Incident Conditions
Define the conditions that determine when incidents are created. Incident conditions evaluate healthcheck results and create incidents when real problems are detected.
Overview
Incident conditions are the rules that tell upti.my when to create an incident. Every healthcheck can have one or more conditions attached to it. When a condition is met, upti.my automatically opens a new incident and records the affected healthcheck, timestamp, and severity.
Conditions focus on one thing: deciding whether a problem is real enough to warrant an incident. They do not handle notifications, enrichment, or routing. That part is handled by Workflows, where you configure destinations, message formatting, escalation chains, and everything else using a visual drag-and-drop builder.
ℹ️ Conditions Create. Workflows Notify.
Think of it this way: incident conditions decide when an incident is created. Workflows decide what happens next. This separation keeps your setup clean. You define detection logic in conditions and notification logic in workflows.
Common Settings
All condition types share the following configurable setting:
| Setting | Description |
|---|---|
| Severity | The severity assigned to incidents created by this condition: critical, high, medium, or low. Workflows can use severity to route notifications to the right channels. |
Condition Types
1. Consecutive Failures
The most straightforward condition. It creates an incident when a healthcheck fails a specified number of consecutive times. This is the default condition type and works well for clear-cut "is it up or down" monitoring.

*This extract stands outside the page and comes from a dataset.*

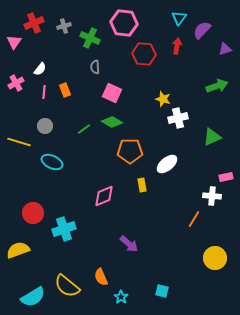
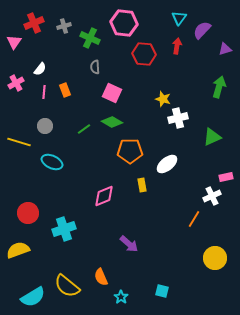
green arrow at (217, 86): moved 2 px right, 1 px down; rotated 55 degrees counterclockwise
white cross at (212, 196): rotated 30 degrees counterclockwise
red circle at (33, 213): moved 5 px left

In the dashboard, select Consecutive Failures as the condition type, then set the number of consecutive failures required before an incident is created. The default is 3 consecutive failures.
💡 Start Conservative
A threshold of 3 consecutive failures is a good starting point for most services. It filters out single transient errors while still detecting real outages quickly.
2. Sliding Window
Creates an incident based on the percentage of failures within a rolling time window. This is useful for services that have occasional transient failures. You might tolerate 10% failure but want an incident at 50%.

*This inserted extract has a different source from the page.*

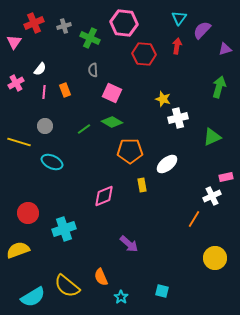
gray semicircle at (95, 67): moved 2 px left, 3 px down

Configure the failure percentage threshold and the time window (in minutes) in the dashboard. For example, set 50% failures within a 5-minute window to catch sustained degradation while ignoring occasional blips.
ℹ️ Window Size Matters
Shorter windows (1 to 5 minutes) detect issues faster but may create incidents from transient failures. Longer windows (10 to 30 minutes) are more stable but slower to react. Match the window size to the criticality of the service.
3. Latency
Creates an incident when the response time of a healthcheck exceeds a specified threshold. This is useful for detecting performance degradation before a service goes fully down. You define a latency threshold in milliseconds, and an incident is created when the response time crosses that boundary.

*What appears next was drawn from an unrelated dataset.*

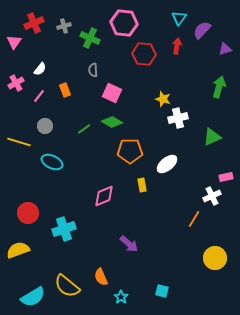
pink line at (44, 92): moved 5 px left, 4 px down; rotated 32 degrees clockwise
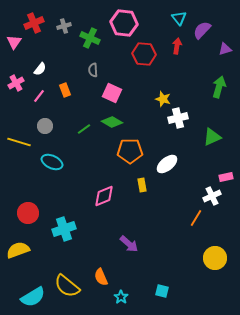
cyan triangle at (179, 18): rotated 14 degrees counterclockwise
orange line at (194, 219): moved 2 px right, 1 px up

In the dashboard, select Latency as the condition type and enter the maximum acceptable response time in milliseconds. For example, set a 2000ms threshold for an API that should respond within 2 seconds.
4. Average Latency
Similar to the Latency condition, but evaluates the average response time over a rolling window instead of individual check results. This smooths out occasional spikes and only creates an incident when the overall performance trend exceeds the threshold.
Configure the latency threshold in milliseconds and the time window over which to calculate the average. This is ideal for services where occasional slow responses are acceptable, but sustained high latency is not.
💡 Pair with Severity-Based Routing
Use a high severity Consecutive Failures condition for total outages and a medium severity Latency condition for performance degradation. Then configure your workflows to route each severity to the appropriate channel.
SLA Tracking
Incident conditions also support SLA target percentages and SLA time windows. Set your uptime target (e.g., 99.9%) and the evaluation period in days. upti.my tracks your actual uptime against the target and surfaces it in your dashboard metrics.
What Happens After an Incident is Created?
Once a condition creates an incident, the incident enters the incident lifecycle (Ongoing, Investigating, Identified, Monitoring, Resolved). From there, Workflows take over.
In the workflow builder, you configure everything that happens after detection:
- Destinations - where notifications go (Slack, Discord, Email, Teams, PagerDuty, WhatsApp, SMS, webhooks, and status pages)
- Enrichment - automatically attach application context or AI-powered analysis to your alerts
- Routing - use Filter nodes to send critical incidents to PagerDuty and lower-severity alerts to Slack
- Escalation chains - add delays between notification stages so your team has time to respond
- Deduplication - prevent notification floods during major outages
This separation means you can change how you get notified without touching your detection logic, and vice versa.